When I got to high school I started writing for my school’s literary journal, and by the time I was in my junior year I became the editor. Then, in college, I majored in English and took a lot of creative writing classes. During one summer, I took a ch
ildren’s writing workshop at the New School, and I found out it was the same one that all these writers I had read as a young person had gone through. People like E. L. Konigsburg and Judy Blume—this was the place they went to write and workshop their work, and to listen to new writers.
I had started writing Last Summer with Maizon in college, and we dissected the manuscript in that workshop. There was an editor in the class from Bantam Doubleday Dell who pulled me aside one day and said, “I want to buy that book.” I can’t even explain the amount of excitement I felt when she said those words. I was thrilled. It was surreal. But at the same time, I had never doubted that this day would come. I had first seen my name in print in fifth grade when a poem I wrote won a contest. Then in middle school, in poems that were mimeographed. Then in high school and college in the schools’ journals and literary magazines. I had published stories in other journals while still in college. Publishing my book felt like the obvious next step. And I think that eagle-eyed gaze on the prize (or maybe a deep stubbornness) was extremely helpful in my early days. It kept coming back to joy—how could I live a life filled with it? And always, the answer that came back to me was “Write.”

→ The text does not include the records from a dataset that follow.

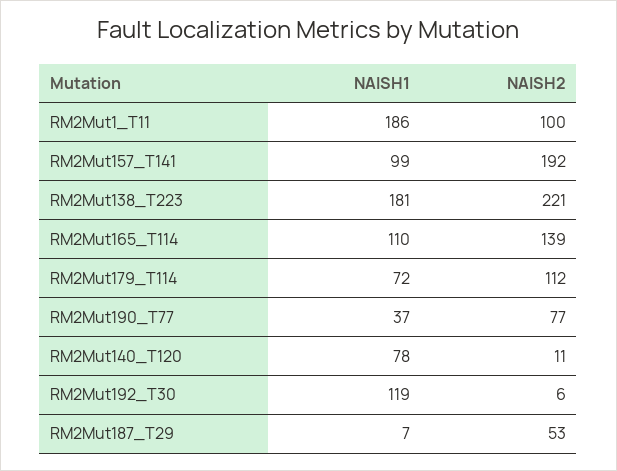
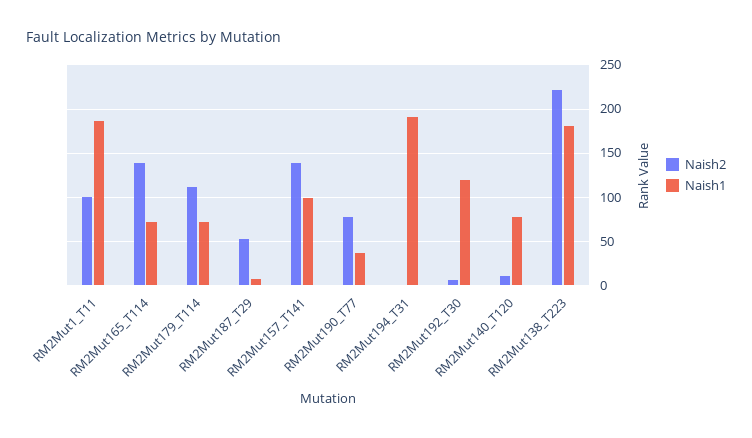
  {
    "NAISH1": {
      "RM2Mut1_T11": 186,
      "RM2Mut157_T141": 99,
      "RM2Mut138_T223": 181,
-     "RM2Mut165_T114": 110,
+     "RM2Mut165_T114": 70,
      "RM2Mut179_T114": 72,
      "RM2Mut190_T77": 37,
      "RM2Mut140_T120": 78,
      "RM2Mut192_T30": 119,
-     "RM2Mut187_T29": 7
+     "RM2Mut187_T29": 7,
+     "RM2Mut194_T31": 190
    },
    "NAISH2": {
      "RM2Mut1_T11": 100,
-     "RM2Mut157_T141": 192,
+     "RM2Mut157_T141": 140,
      "RM2Mut138_T223": 221,
      "RM2Mut165_T114": 139,
      "RM2Mut179_T114": 112,
      "RM2Mut190_T77": 77,
      "RM2Mut140_T120": 11,
      "RM2Mut192_T30": 6,
-     "RM2Mut187_T29": 53
+     "RM2Mut187_T29": 53,
+     "RM2Mut194_T31": 0
    }
  }

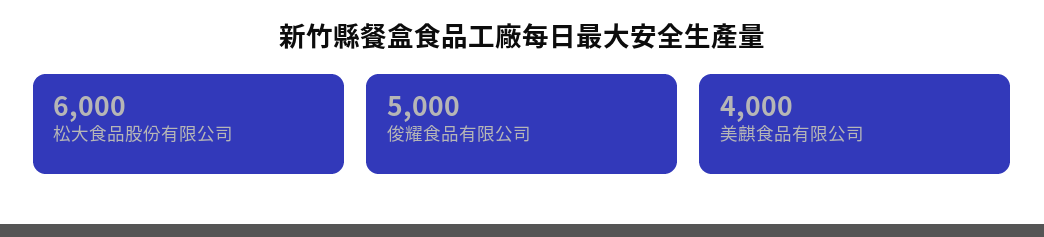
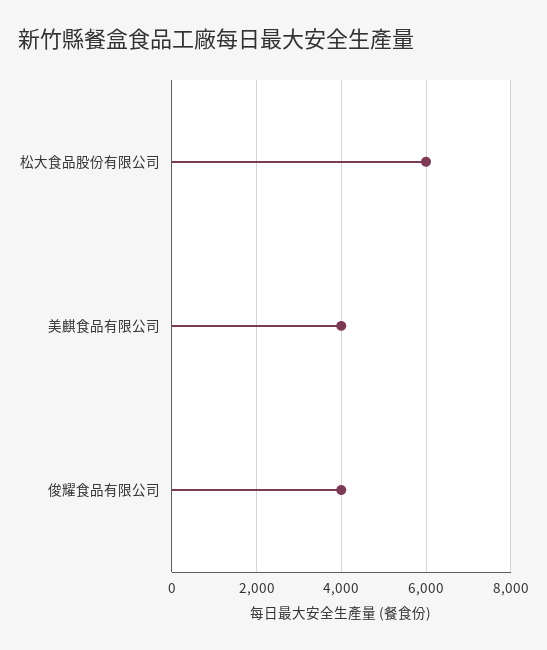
  {
    "松大食品股份有限公司": 6000,
-   "俊耀食品有限公司": 5000,
+   "俊耀食品有限公司": 4000,
    "美麒食品有限公司": 4000
  }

So, before I was even out of school my first book was sold. It took a long time for it to get published—endless revisions, a change in editors—but by then I was already on my trajectory. I knew this was what I was going to do. From that point on, even though in the beginning I had other jobs to pay the rent or buy clothes or feed myself, everything I did went toward writing. I had a job to be able to write at night. I was able to put a roof over my head so that I could have a place to write. Being a writer became the endgame.